Records contained in a dataset:
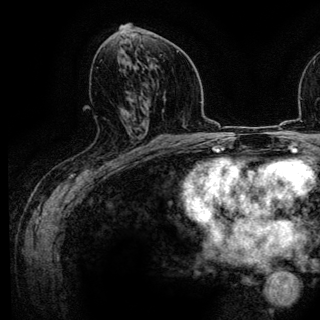
Breast MRI (dynamic contrast-enhanced), one axial slice; cropped to one breast; dynamic contrast-enhanced series, time point 2 of 6 at this slice position (early post-contrast); 3 T; TE 4.2 ms, TR 7.9 ms; 1.2 mm slice thickness; 320 × 320 image matrix, field of view 213 × 213 mm. Female patient.
Outlined on this slice (semi-automatically segmented with operator editing):
- enhancing-tissue mask used for the functional tumour volume (all voxels passing the contrast-enhancement thresholds inside the analysis volume; usually the tumour): bounding box (x1, y1, x2, y2) in pixels: (120, 128, 141, 160)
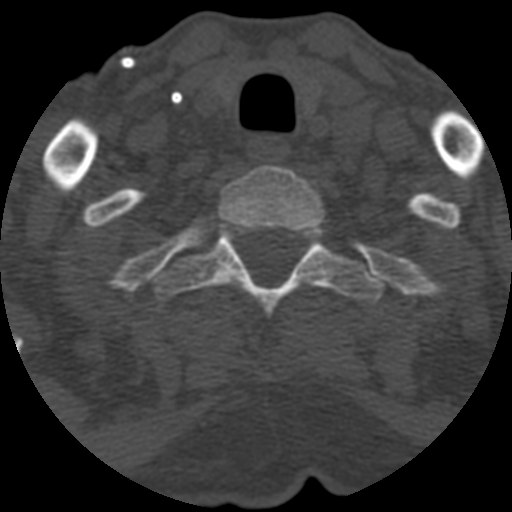
CT including the spine, one axial slice; slice 510 of 708 in the series (ordered by position); reconstruction kernel STANDARD; one of 3 acquisitions stored at this slice position; bone window (W 1800 / L 400 HU); 512 × 512 image matrix. Patient age 55 years. Case-level facts recorded for this patient, not image findings: primary cancer: colon; vertebrae with lytic lesions (as recorded): T12, L1, L5.
Annotated regions visible in this slice (semi-automatically segmented with operator editing):
- T1 vertebra: bounding box [x1, y1, x2, y2] px = [219, 165, 324, 230]
- T2 vertebra: [151, 224, 385, 318]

Exercise brief: Exactly as written, give the line containing "- T1 vertebra: bounding" and all remaining lines of the records.

Solution to this task:
- T1 vertebra: bounding box [x1, y1, x2, y2] px = [219, 165, 324, 230]
- T2 vertebra: [151, 224, 385, 318]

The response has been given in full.